In accord with the biochemical findings, our patient also declined more rapidly and succumbed earlier (at 2.5 years compared with 10 years6). The clinical features were also different, including a combination of encephalomyopathy with hydrocephalus and hypertropic cardiomyopathy, thereby expanding the clinical spectrum of COX6B1 defects. Selective involvement of non-neural tissues combined with encephalopathy and Leigh diseases has previously been observed in isolated COX deficiencies, particularly in conjunction with COX assembly gene mutations, such as SCO2.2, 14 Accordingly, COX1B should be included in the panel of genes examined in isolated COX encephalomyopathies with or without cardiac involvement.

With the exception of reversible COX deficiencies due to TRM15 and mt-tRNAglu,16 isolated COX deficiency is a devastating disease. Currently, no satisfactory treatment is available. The EPI-743 treatment was beneficial to patients with LS due to mutations in SURF1 and in LS with secondary COX deficiency due to mutated ETHE1.17 In vitro studies in patient fibroblasts showed that copper18 and copper with bezafibrate supplementation rescued cells harboring mutations in SCO2 encoding a COX copper-chaperone19 while L-cystein supplementation improved mitochondrial function in cells with TRMU mutations.20 However, as the COX6B1 defect does not cause LS and the protein is not a copper chaperone but an integral COX subunit, we evaluated a number of other potentially beneficial molecules for their ability to improve mitochondrial function in the patient’s fibroblasts. The significantly beneficial effect of AICAR on ATP content, and resveratrol on both ATP content and growth resembles the effect of these mitochondrial biogenesis inducers, on defects due to GFM1 and MRPS22, mutations in the mitochondrial translation machinery.12 Notably, also ascorbate had a significant positive effect on both parameters without increasing mitochondrial content similar to the effect on cells with mutated mitochondrial elongation factor Ts. This effect could be due to its antioxidant properties21 or its ability to donate electrons via cytochrome c. As vitamin C is regarded as a safe food supplement, it could be administered to patients.

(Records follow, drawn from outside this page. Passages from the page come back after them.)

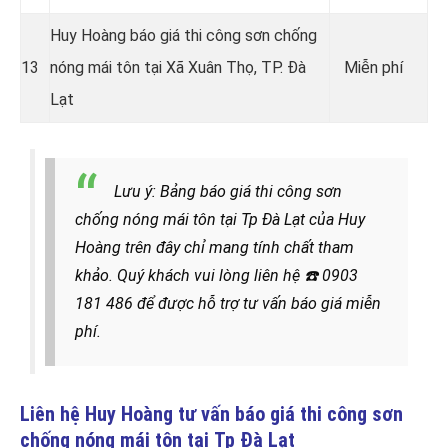
Huy Hoàng báo giá thi công sơn chống
13
nóng mái tôn tại Xã Xuân Thọ, TP. Đà
Miễn phí
Lạt
Lưu ý: Bảng báo giá thi công sơn
chống nóng mái tôn tại Tp Đà Lạt của Huy
Hoàng trên đây chỉ mang tính chất tham
khảo. Quý khách vui lòng liên hệ
☎️
0903
181 486 để được hỗ trợ tư vấn báo giá miễn
phí.
Liên hệ Huy Hoàng tư vấn báo giá thi công sơn
chống nóng mái tôn tại
Tp Đà Lạt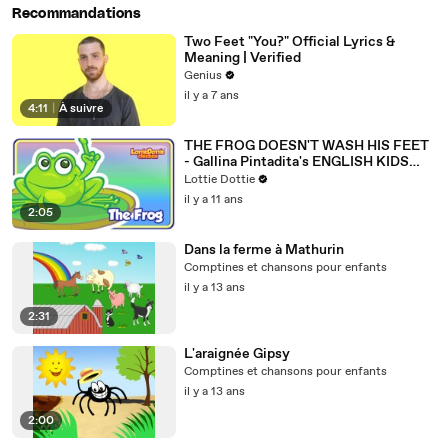
Recommandations
Two Feet "You?" Official Lyrics &
Meaning | Verified
Genius
il y a 7 ans
4:11
|
À suivre
THE FROG DOESN'T WASH HIS FEET
- Gallina Pintadita's ENGLISH KIDS
SONG
Lottie Dottie
il y a 11 ans
2:05
Dans la ferme à Mathurin
Comptines et chansons pour enfants
il y a 13 ans
2:31
L'araignée Gipsy
Comptines et chansons pour enfants
il y a 13 ans
2:00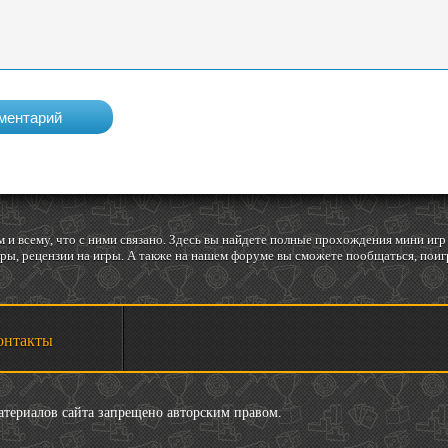
 и всему, что с ними связано. Здесь вы найдете полные прохождения мини и
ы, рецензии на игры. А также на нашем форуме вы сможете пообщаться, поигр
онтакты
материалов сайта запрещено авторским правом.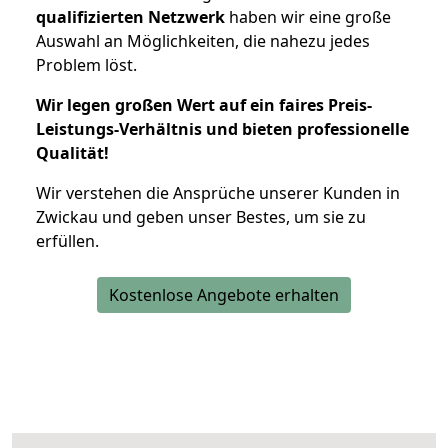
qualifizierten Netzwerk
haben wir eine große
Auswahl an Möglichkeiten, die nahezu jedes
Problem löst.
Wir legen großen Wert auf ein faires Preis-
Leistungs-Verhältnis und bieten professionelle
Qualität!
Wir verstehen die Ansprüche unserer Kunden in
Zwickau und geben unser Bestes, um sie zu
erfüllen.
Kostenlose Angebote erhalten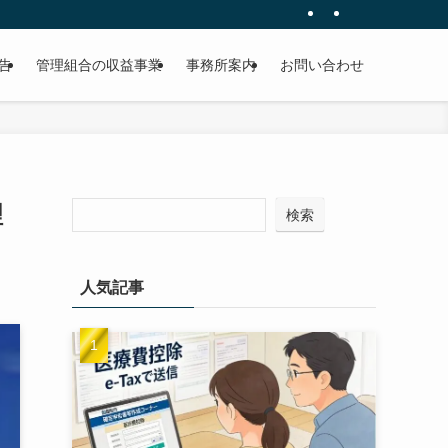
告
管理組合の収益事業
事務所案内
お問い合わせ
理
検索
人気記事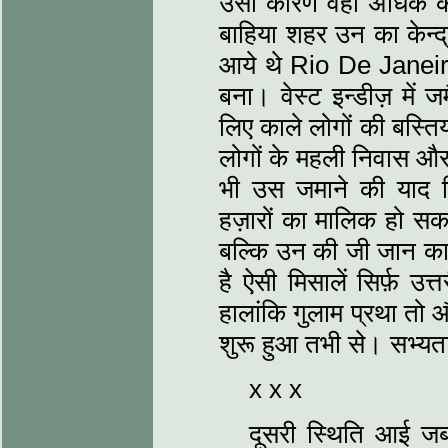
उसी कारण वहाँ अधिक का
बाहिया शहर उन का केन्द्
आये थे Rio De Janeiro
बना। वेस्ट इन्डीज़ में ज
लिए काले लोगों की बस्ति
लोगों के महली निवास और '
भी उस जमाने की याद दि
हज़ारों का मालिक हो सक
बल्कि उन की जी जान का
है ऐसी मिसालें सिर्फ़ उ
हालांकि गुलाम प्रथा तो औ
शुरू हुआ तभी से। सभ्यता
x x x
दूसरी स्थिति आई ज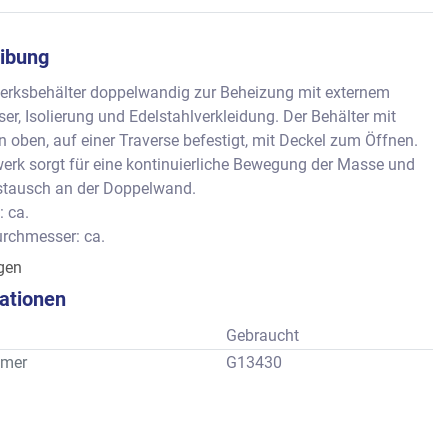
ibung
erksbehälter doppelwandig zur Beheizung mit externem 
, Isolierung und Edelstahlverkleidung. Der Behälter mit 
n oben, auf einer Traverse befestigt, mit Deckel zum Öffnen. 
rk sorgt für eine kontinuierliche Bewegung der Masse und 
tausch an der Doppelwand.
: ca.
rchmesser: ca. 
öhe: ca
igen
kationen
Gebraucht
mer
G13430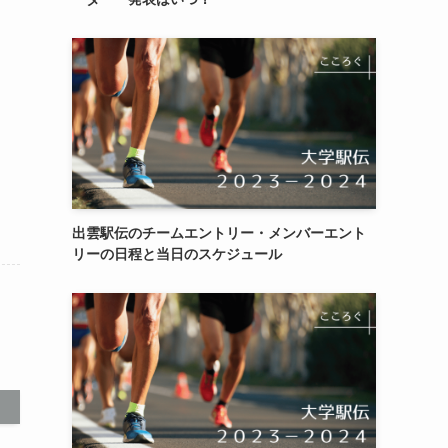
出雲駅伝のチームエントリー・メンバーエント
リーの日程と当日のスケジュール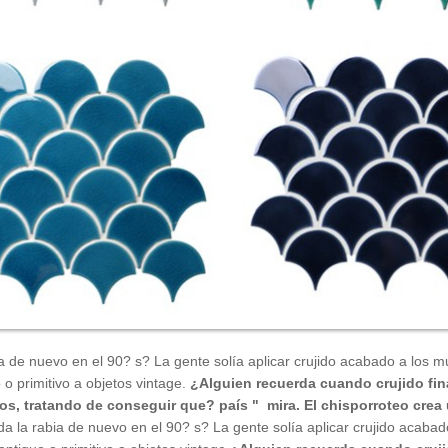
ia de nuevo en el 90? s? La gente solía aplicar crujido acabado a los 
 o primitivo a objetos vintage.
¿Alguien recuerda cuando crujido fina
os, tratando de conseguir que? país " mira. El chisporroteo crea 
oda la rabia de nuevo en el 90? s? La gente solía aplicar crujido acab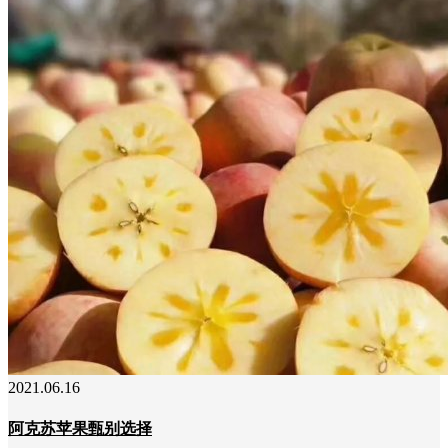
2021.06.16
阿克苏苹果甄别选择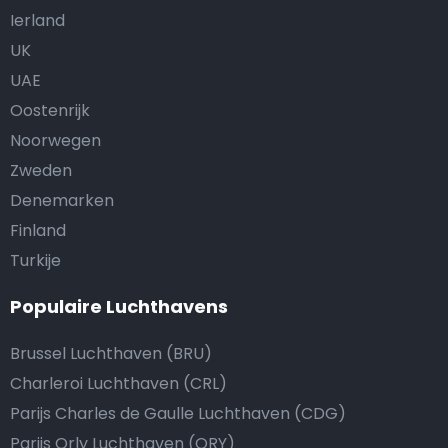
Ierland
UK
UAE
Oostenrijk
Noorwegen
Zweden
Denemarken
Finland
Turkije
Populaire Luchthavens
Brussel Luchthaven (BRU)
Charleroi Luchthaven (CRL)
Parijs Charles de Gaulle Luchthaven (CDG)
Parijs Orly Luchthaven (ORY)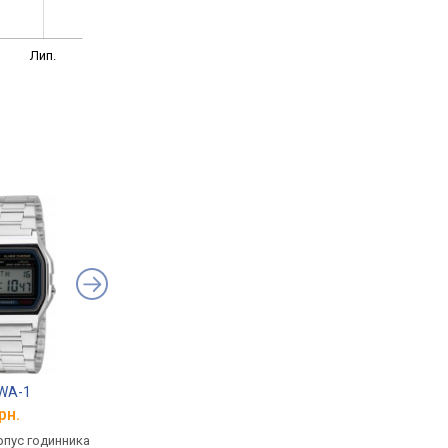
Лип.
8WA-1
Casio W-800H-1A
Casio AMW-880-1A
рн.
від 1 680 грн.
від 4 070 грн.
рпус годинника
кварцові, корпус годинника
кварцові, корпус го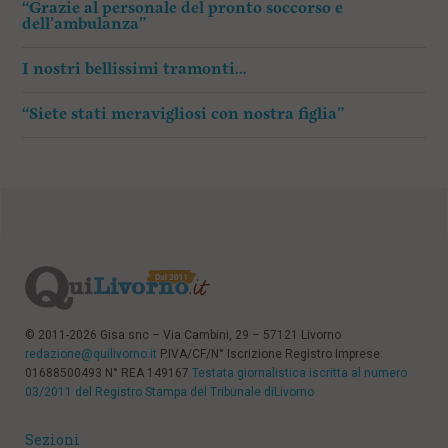
“Grazie al personale del pronto soccorso e
dell’ambulanza”
I nostri bellissimi tramonti…
“Siete stati meravigliosi con nostra figlia”
© 2011-2026 Gisa snc – Via Cambini, 29 – 57121 Livorno
redazione@quilivorno.it
P.IVA/CF/N° Iscrizione Registro Imprese:
01688500493 N° REA 149167
Testata giornalistica iscritta al numero
03/2011 del Registro Stampa del Tribunale diLivorno
Sezioni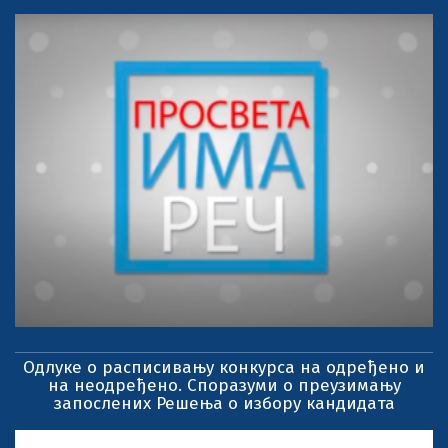
Одлуке о расписивању конкурса на одређено и
на неодређено. Споразуми о преузимању
запослених Решења о избору кандидата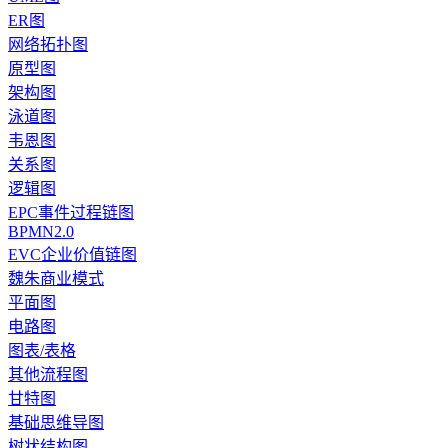
ER图
网络拓扑图
原型图
架构图
泳道图
韦恩图
关系图
逻辑图
EPC事件过程链图
BPMN2.0
EVC企业价值链图
魏朱商业模式
平面图
电路图
图表/表格
其他流程图
甘特图
基础思维导图
树状结构图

Regretfully, we were not able to apply this knowledge in our patient as he succumbed before the results of this study were obtained.

To summarize, we suggest that sequencing of COX6B1 should be included in the investigation of isolated COX deficiency, including patients with cardiac defects. As this defect is expressed in lymphocytes, the initial measurement of COX activity in blood could in some cases, and possibly also in other mitochondrial diseases, circumvent the need for a more invasive muscle biopsy.22 In the future, the evaluation of vitamin C supplementation in patients is warranted.